La teoría atómica de Dalton y la ley de Avogadro tuvieron una influencia crucial en el desarrollo de la química, además de su importancia para la física.

– La ley de Avogadro: fácil de demostrar a partir de la teoría cinética, afirma que a una presión y temperatura dadas un volumen determinado de un gas siempre contiene el mismo número de moléculas, independientemente del gas de que se trate. Sin embargo, los físicos no lograron determinar con exactitud esa cifra (y por tanto averiguar la masa y tamaño de las moléculas) hasta principios del siglo XX. Después del descubrimiento del electrón, el físico estadounidense Robert Andrews Millikan determinó su carga. Esto permitió finalmente calcular con precisión el número de Avogadro, es decir, el número de partículas (átomos, moléculas, iones o cualquier otra partícula) que hay en un mol de materia (molécula).
Además de la masa del átomo interesa conocer su tamaño. A finales del siglo XIX se realizaron diversos intentos para determinar el tamaño del átomo, que sólo tuvieron un éxito parcial. En uno de estos intentos se aplicaron los resultados de la teoría cinética a los gases no ideales, es decir, gases cuyas moléculas no se comportan como puntos sino como esferas de volumen finito. Posteriores experimentos que estudiaban la forma en que los átomos dispersaban rayos X, partículas alfa y otras partículas atómicas y subatómicas permitieron medir con más precisión el tamaño de los átomos, que resultaron tener un diámetro de entre 10-8 y 10-9 cm. Sin embargo, una afirmación precisa sobre el tamaño de un átomo exige una definición explícita de lo que se entiende por tamaño, puesto que la mayoría de los átomos no son exactamente esféricos y pueden existir en diversos estados, con diferentes distancias entre el núcleo y los electrones.

– La espectroscopia: uno de los avances más importantes que llevaron a la exploración del interior del átomo y al abandono de las teorías clásicas de la física fue la espectroscopia; otro avance fue el propio descubrimiento de las partículas subatómicas.

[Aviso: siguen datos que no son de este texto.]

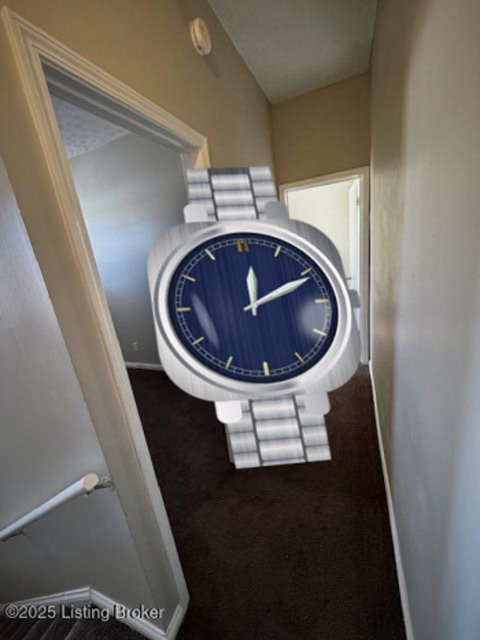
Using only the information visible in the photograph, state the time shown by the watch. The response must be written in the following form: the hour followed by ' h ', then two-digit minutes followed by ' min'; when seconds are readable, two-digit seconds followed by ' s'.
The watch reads 12 h 11 min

Cuando se calienta una sustancia gaseosa ésta emite luz en una serie de frecuencias determinadas; la distribución de estas frecuencias se denomina espectro de emisión. En 1823 el astrónomo y químico británico John Herschel sugirió que las sustancias químicas podían identificarse por su espectro. En los años posteriores, dos alemanes, el químico Robert Wilhelm Bunsen y el físico Gustav Robert Kirchhoff, catalogaron los espectros de numerosas sustancias. El helio se descubrió después de que, en 1868, el astrónomo británico Joseph Norman Lockyer observara una línea espectral desconocida en el espectro solar; sin embargo, las contribuciones más importantes desde el punto de vista de la teoría atómica se debieron al estudio de los espectros de átomos sencillos, como el del hidrógeno, que presenta pocas líneas espectrales (análisis químico).

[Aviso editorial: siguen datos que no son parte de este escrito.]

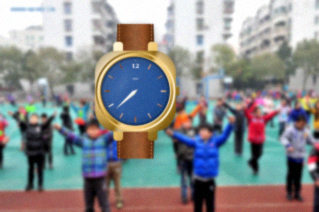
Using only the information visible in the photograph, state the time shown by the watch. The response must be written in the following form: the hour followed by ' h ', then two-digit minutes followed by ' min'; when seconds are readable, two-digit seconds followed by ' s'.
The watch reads 7 h 38 min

Los llamados espectros de líneas (formados por líneas individuales correspondientes a diferentes frecuencias) son causados por sustancias gaseosas en las que, según sabemos hoy, los electrones han sido excitados por calentamiento o por bombardeo con partículas subatómicas. En cambio, cuando se calienta un sólido aparece un espectro continuo que cubre toda la zona visible y penetra en las regiones infrarroja y ultravioleta. La cantidad total de energía emitida por el sólido depende mucho de la temperatura, así como la intensidad relativa de las distintas longitudes de onda. Por ejemplo, si se calienta un trozo de hierro la radiación emitida comienza en la región infrarroja, y no puede verse; después la radiación se desplaza hacia el espectro visible, primero con un brillo rojo y luego blanco, a medida que el máximo del espectro de radiación avanza hacia la mitad de la zona visible. El intento de explicar las características de la radiación de los sólidos con las herramientas de la física teórica de finales del siglo XIX llevaba a la predicción de que, a cualquier temperatura, la cantidad de radiación debía aumentar de forma ilimitada a medida que disminuía la longitud de onda. Este cálculo, en el que no se logró encontrar ningún error, estaba en desacuerdo con los experimentos y además llevaba a una conclusión absurda, la de que un cuerpo con temperatura finita pudiera radiar una cantidad infinita de energía. Estas contradicciones exigían una nueva forma de considerar la radiación e, indirectamente, el átomo (rayos infrarrojos; radiación ultravioleta).